Another shortcoming of the HMT model is that it does not permit modeling dependencies of daughter cell types on features of the mother cell, such as, for example, the cell‐cycle length or the angle of the mitotic plane. Introducing such dependencies would further complicate the probabilistic model, because the assumption of a hidden Markov state would be violated. Given enough data, it could be best avoided by increasing the number of available precursor types K, such that mother cells with similar morphologies but different proliferative features could end up in different clusters, and thus have different transition probabilities for daughters. An example is the occurrence of the bRG‐apical‐birth‐P type for K = 8 and its difference in progeny compared with the bRG‐both‐P and bRG‐apical‐P types (Fig. 6, 7).

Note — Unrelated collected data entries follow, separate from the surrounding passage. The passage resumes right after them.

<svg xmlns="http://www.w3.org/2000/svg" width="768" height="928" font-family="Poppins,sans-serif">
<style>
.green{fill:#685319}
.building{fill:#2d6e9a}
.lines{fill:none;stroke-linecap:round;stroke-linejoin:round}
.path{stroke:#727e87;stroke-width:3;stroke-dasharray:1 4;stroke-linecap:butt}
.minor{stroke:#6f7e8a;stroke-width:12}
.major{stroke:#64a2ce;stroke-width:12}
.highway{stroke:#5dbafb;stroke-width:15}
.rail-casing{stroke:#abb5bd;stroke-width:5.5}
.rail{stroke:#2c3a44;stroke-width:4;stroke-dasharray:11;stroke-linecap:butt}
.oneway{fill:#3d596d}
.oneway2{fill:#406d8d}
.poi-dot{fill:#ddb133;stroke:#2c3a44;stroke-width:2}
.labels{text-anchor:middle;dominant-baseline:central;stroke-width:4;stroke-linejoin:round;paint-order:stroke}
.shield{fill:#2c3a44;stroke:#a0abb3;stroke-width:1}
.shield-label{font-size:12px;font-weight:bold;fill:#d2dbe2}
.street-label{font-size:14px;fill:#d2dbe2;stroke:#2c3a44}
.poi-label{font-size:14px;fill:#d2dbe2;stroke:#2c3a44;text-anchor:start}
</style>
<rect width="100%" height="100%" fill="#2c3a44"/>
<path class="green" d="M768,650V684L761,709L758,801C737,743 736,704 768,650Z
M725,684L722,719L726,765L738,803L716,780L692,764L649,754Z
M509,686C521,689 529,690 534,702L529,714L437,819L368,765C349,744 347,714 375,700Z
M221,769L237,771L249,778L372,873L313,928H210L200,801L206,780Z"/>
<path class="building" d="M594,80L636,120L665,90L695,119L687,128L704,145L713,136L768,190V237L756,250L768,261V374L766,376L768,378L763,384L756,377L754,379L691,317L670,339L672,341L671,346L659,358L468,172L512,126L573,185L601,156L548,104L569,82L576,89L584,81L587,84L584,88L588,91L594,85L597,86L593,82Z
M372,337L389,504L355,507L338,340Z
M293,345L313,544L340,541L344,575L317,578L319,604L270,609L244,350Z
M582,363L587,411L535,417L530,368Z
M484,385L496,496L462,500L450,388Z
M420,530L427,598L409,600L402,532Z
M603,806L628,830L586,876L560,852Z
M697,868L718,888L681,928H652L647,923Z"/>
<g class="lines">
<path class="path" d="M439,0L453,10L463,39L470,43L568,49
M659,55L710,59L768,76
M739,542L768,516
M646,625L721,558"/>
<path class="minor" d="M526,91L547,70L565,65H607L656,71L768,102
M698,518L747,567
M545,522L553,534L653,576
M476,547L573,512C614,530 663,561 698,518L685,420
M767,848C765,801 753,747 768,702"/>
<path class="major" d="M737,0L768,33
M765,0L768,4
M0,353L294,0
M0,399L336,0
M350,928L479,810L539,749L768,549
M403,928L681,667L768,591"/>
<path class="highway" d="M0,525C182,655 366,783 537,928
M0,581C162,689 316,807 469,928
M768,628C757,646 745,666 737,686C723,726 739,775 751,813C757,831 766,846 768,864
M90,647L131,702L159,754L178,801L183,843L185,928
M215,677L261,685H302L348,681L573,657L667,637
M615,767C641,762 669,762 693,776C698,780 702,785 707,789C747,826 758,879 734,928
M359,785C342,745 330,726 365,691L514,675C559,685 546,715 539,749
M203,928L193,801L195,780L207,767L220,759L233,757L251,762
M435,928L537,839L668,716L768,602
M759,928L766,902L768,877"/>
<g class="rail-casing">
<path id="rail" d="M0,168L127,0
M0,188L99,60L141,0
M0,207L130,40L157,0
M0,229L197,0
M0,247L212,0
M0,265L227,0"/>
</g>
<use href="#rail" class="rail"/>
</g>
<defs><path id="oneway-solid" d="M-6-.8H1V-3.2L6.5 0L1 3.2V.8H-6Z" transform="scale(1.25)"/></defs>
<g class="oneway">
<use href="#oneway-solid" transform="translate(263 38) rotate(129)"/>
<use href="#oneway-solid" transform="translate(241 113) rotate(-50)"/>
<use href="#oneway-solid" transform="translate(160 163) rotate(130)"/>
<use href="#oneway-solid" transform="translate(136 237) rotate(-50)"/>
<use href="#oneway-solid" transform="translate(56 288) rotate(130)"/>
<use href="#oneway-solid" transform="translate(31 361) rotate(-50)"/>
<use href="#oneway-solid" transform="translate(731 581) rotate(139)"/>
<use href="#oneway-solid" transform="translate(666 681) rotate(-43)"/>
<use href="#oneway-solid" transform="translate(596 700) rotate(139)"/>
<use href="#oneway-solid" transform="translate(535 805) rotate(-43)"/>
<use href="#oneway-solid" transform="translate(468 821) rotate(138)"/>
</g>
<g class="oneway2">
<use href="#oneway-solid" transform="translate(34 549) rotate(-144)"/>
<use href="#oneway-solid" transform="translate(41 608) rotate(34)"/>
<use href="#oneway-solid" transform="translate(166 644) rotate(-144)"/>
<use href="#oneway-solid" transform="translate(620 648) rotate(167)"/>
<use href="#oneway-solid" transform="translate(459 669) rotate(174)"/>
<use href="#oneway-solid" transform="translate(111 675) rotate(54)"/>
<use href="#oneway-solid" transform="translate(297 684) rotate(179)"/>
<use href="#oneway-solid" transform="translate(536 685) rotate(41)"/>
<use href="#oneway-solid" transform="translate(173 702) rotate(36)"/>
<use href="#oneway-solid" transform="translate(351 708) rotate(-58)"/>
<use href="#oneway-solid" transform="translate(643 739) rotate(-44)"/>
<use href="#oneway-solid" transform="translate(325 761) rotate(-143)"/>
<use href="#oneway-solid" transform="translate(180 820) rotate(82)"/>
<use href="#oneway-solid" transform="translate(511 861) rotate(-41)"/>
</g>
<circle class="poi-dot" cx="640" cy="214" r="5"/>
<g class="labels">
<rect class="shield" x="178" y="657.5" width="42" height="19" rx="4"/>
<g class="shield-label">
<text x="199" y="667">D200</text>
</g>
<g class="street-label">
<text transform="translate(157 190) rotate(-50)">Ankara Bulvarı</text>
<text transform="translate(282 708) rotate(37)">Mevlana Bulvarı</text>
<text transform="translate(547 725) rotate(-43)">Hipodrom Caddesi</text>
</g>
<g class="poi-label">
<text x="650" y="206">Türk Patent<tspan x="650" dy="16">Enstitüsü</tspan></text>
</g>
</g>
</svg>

Another simplifying assumption of the HMT is that the observed features are conditionally independent, given the type of the cell. Clearly there are correlations between the morphologies prior to and after mitosis, or between the inherited processes and the location of mitosis. Such dependencies are still captured in our results, because features are quite homogeneous within clusters and can thus be analyzed after assigning types to all cells with the Viterbi algorithm (Durand et al., 2005). However, dependencies could in principle be modeled also by a more complex observation model that replaces the Naïve Bayes assumption for θ with additional dependencies between attributes.

Related work

The HTM method used for the present study relies on the algorithms derived by Crouse et al. (1998) and refined by Durand et al. (2004). HMT models for biological growth processes were first proposed by Durand et al. (2005) as a statistical model for plant architectures. HMTs have been used by Olariu et al. (2009) to reconstruct cell lineage trees for human pluripotent stem cells. In their study, phenotypes of cells were only known for cells at the root and at the end of lineages, and measured by the expression of a cell surface antigen. The HMT was used to predict survival of a cell and two levels of the unobservable antigen expression level at intermediate precursors; and also to infer division patterns that lead to the observed expressions at the leaves. That approach differs from the present study, in which the set of observations for each cell is much richer, and thus the HMT model provides a prediction not only for lineages, but also for morphologically different categories of cells.

CONCLUSIONS

Analysis of large cellular developmental databases is a challenge to experimental and theoretical biologists. In this context, the development of a powerful automated analysis pipeline such as the one presented here illuminates our understanding of corticogenesis. The HMT model presented here confirms that primate corticogenesis is characterized by diverse precursor morphologies and complex lineages. In contrast, rodent corticogenesis is thought to exhibit few precursor types and linear lineages (Tyler and Haydar, 2013). In this context it would be interesting to apply the HMT model to a large rodent database, which should be able to inform us whether the observed primate rodent differences are qualitative or merely quantitative.

Finally, exploring a large database that has fine‐grain genetic profiling would better inform us about the flexibility of the lineages and give further insights into mechanisms of self‐organization predicted to be linked to cortical complexity (Chang et al., 2008; Huang, 2009; Kennedy and Dehay, 2012; Dehay et al., 2015).

CONFLICT OF INTEREST STATEMENT

The authors declare they have no competing financial interests.

ROLE OF AUTHORS

All authors had full access to all the data in the study and take responsibility for the integrity of the data and the accuracy of the data analysis. Study concept and design: MP, MB, SP, HK, RJD, CD. Analysis and interpretation of data: MP, SP, MB, JW, CD. Drafting of the manuscript: MP, MB, SP, HK, RJD, CD. Statistical analysis: MP, MB, SP. Obtained funding: RJD, HK, CD. Study supervision: CD, RJD, HK.